### OPDRACHT
Schrijf uit het fragment over het staande gewas alles woord voor woord over, vanaf "De goedheden van de Kerk, zijn" tot en met "in de ontvangenis.".

### FRAGMENT
※ ※ ※
Estudar Esta Passagem

  
/ 10837  
  

9146. Of het staande gewas of het veld; dat dit betekent het ware en het goede van het geloof in de ontvangenis, staat vast uit de betekenis van het gewas, namelijk het ware van het geloof, waarover hierna; en uit de betekenis van het veld, dus de Kerk ten aanzien van het goede, dus het goede van de Kerk, nr. 9139.

Dat het gewas het ware van het geloof is, komt omdat de dingen die van het gewas zijn, zoals de tarwe en de gerst en daaruit het brood, de goedheden van de Kerk betekenen, nrs. 3941, 7602.

De goedheden van de Kerk, zijn de dingen die van de liefde jegens de naaste en van de liefde tot de Heer zijn; deze goedheden zijn het Zijn en de Ziel van het geloof, want krachtens die is het geloof, het geloof en leeft.

Dat het staande gewas het ware van het geloof in de ontvangenis is, komt omdat het nog niet tot hopen is verzameld, noch ingedragen in de schuren; daarom is het gewas wanneer het staat of nog in het geboren worden is, het ware van het geloof in de ontvangenis.

Het eendere wordt met het staande gewas aangeduid bij Hosea: ‘Zij, Israël, hebben een koning gemaakt en niet door Mij; vorsten hebben zij gemaakt en Ik heb het niet gekend; hun zilver en hun goud hebben zij gemaakt tot afgoden; omdat zij wind zaaien, zullen zij een wervelwind oogsten; het staande gewas niet voor hen; het uitspruitsel zal geen meel maken; indien het bij geval zal gemaakt hebben, vreemden zullen het verslinden’, (Hosea 8:4,7); daar wordt gehandeld over de ware en de goede dingen van het geloof van de Kerk, dat is verstrooid door ijdele en valse dingen.
※ ※ ※
### AANGELEVERD MATERIAAL
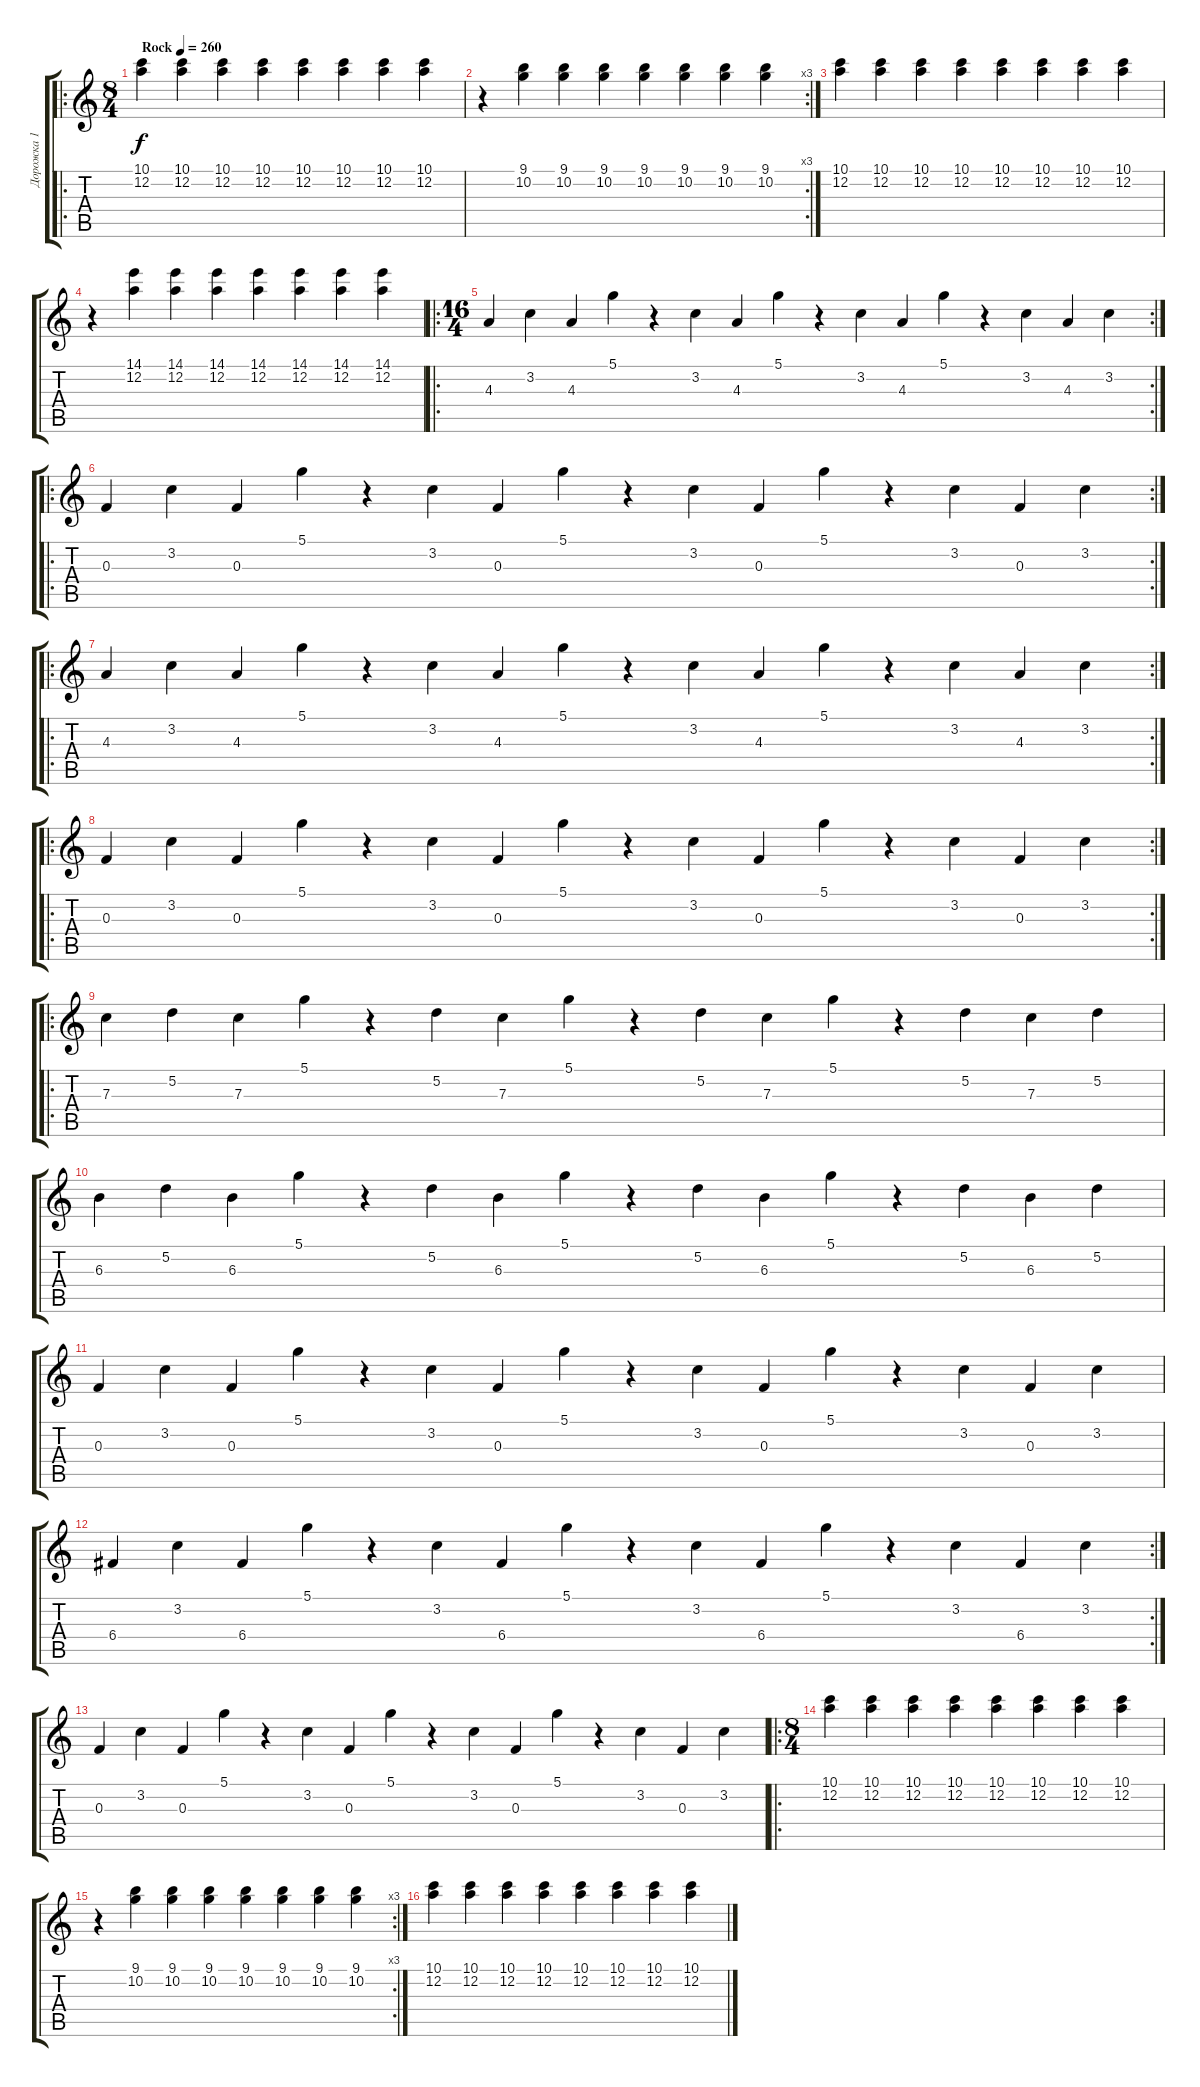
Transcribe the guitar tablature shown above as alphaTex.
※ ※ ※
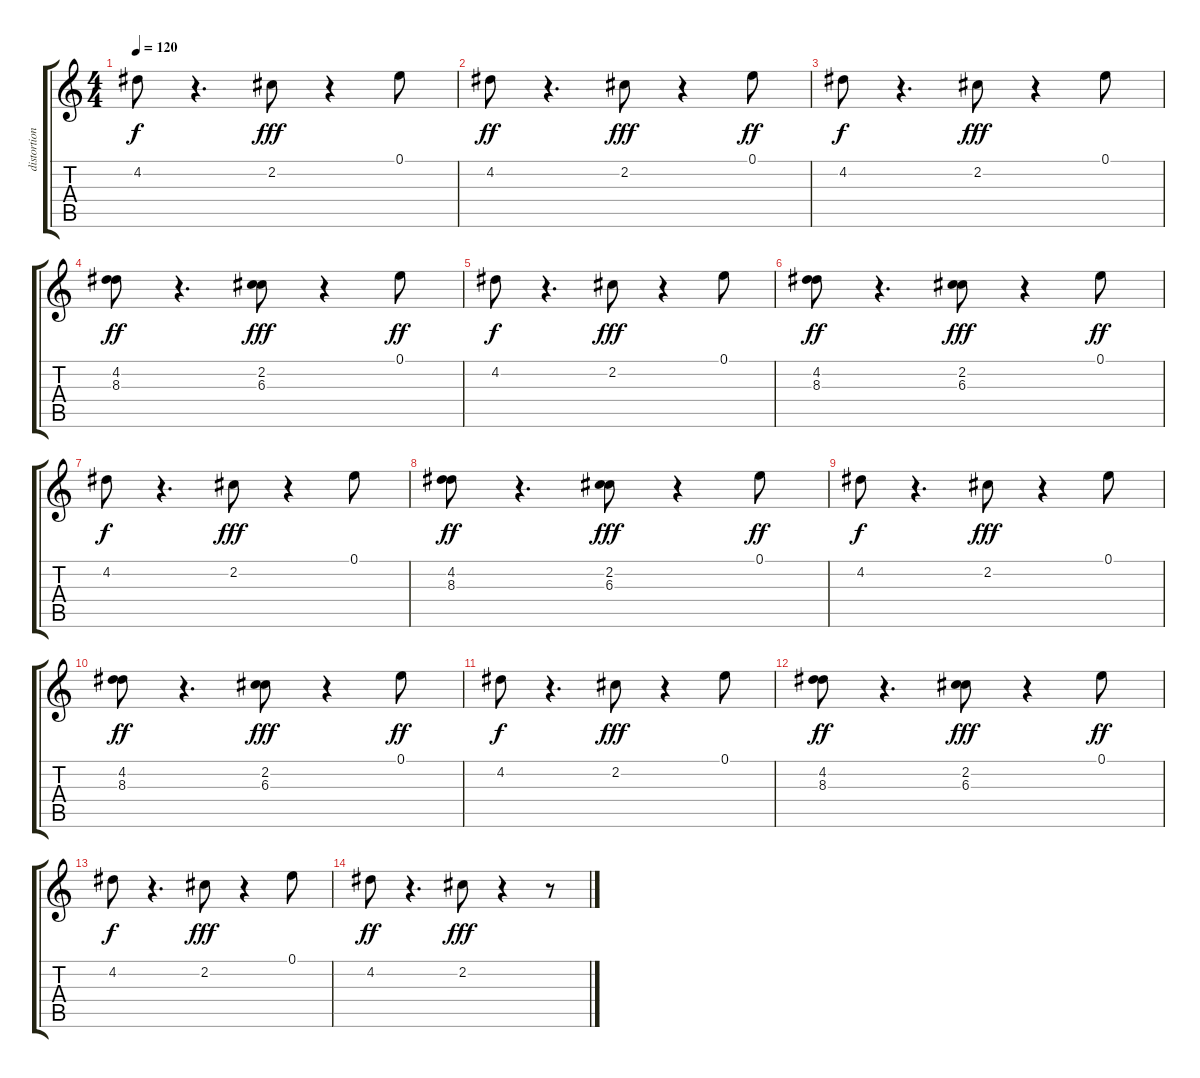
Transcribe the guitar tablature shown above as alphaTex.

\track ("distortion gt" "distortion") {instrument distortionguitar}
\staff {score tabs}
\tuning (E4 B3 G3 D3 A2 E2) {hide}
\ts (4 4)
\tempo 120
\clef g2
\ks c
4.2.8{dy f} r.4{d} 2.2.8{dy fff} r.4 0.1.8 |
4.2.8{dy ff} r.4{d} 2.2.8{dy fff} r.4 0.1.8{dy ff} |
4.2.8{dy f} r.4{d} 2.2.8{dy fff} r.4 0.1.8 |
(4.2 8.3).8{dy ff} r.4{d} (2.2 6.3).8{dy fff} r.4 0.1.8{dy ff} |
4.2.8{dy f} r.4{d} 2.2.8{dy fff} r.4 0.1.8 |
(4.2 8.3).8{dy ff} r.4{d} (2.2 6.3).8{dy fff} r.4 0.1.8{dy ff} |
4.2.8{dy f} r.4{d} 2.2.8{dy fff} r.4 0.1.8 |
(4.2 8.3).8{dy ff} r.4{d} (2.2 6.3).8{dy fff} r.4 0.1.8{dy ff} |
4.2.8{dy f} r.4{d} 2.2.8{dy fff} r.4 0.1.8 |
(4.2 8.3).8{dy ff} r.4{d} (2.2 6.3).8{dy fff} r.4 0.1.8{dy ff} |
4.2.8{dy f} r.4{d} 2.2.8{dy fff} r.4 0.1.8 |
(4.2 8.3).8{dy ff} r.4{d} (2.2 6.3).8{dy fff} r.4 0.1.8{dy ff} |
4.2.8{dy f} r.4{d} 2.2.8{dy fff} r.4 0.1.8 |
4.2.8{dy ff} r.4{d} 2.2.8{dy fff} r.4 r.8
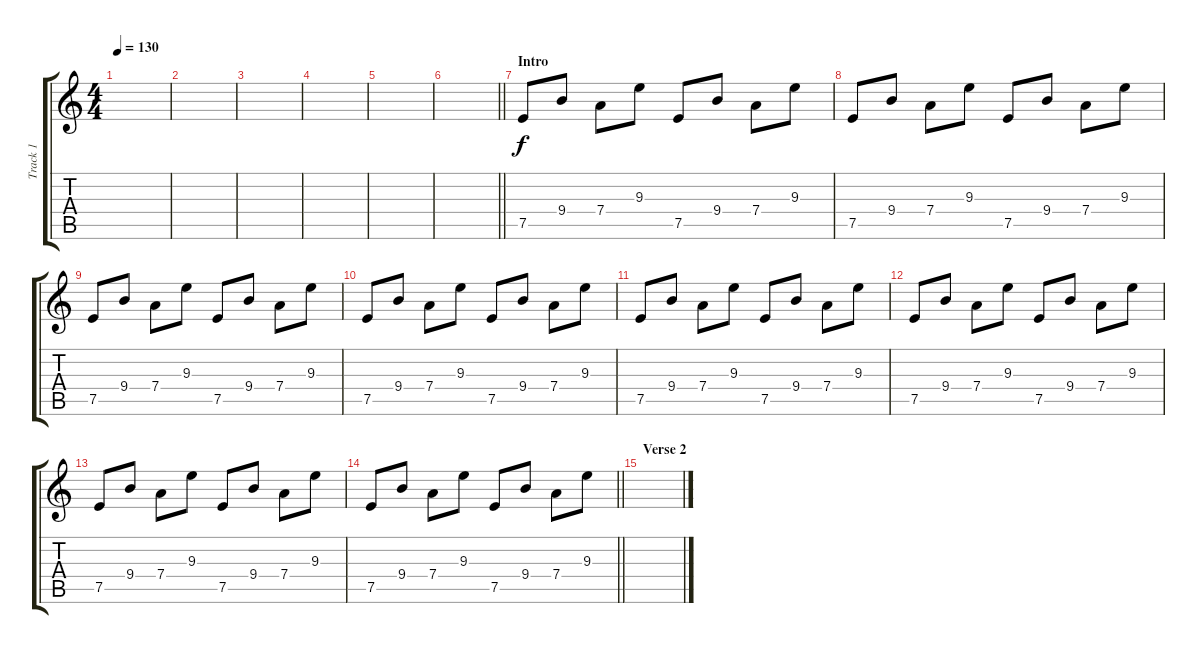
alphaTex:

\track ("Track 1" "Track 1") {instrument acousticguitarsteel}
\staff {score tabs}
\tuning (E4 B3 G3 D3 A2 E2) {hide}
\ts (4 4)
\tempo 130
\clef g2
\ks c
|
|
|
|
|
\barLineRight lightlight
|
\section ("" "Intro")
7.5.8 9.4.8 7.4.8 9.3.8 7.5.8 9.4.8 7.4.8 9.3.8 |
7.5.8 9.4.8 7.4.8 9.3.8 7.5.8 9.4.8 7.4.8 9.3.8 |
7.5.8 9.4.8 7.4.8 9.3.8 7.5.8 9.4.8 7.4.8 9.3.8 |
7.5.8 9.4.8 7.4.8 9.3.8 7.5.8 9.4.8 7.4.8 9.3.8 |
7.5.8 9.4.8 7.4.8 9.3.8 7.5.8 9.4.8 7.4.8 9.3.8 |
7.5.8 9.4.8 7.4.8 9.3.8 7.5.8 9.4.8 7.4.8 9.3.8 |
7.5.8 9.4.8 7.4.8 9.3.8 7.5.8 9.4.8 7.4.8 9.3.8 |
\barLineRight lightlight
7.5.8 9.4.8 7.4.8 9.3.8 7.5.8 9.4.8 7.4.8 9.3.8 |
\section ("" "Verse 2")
※ ※ ※
### UITWERKING
De goedheden van de Kerk, zijn de dingen die van de liefde jegens de naaste en van de liefde tot de Heer zijn; deze goedheden zijn het Zijn en de Ziel van het geloof, want krachtens die is het geloof, het geloof en leeft.

Dat het staande gewas het ware van het geloof in de ontvangenis is, komt omdat het nog niet tot hopen is verzameld, noch ingedragen in de schuren; daarom is het gewas wanneer het staat of nog in het geboren worden is, het ware van het geloof in de ontvangenis.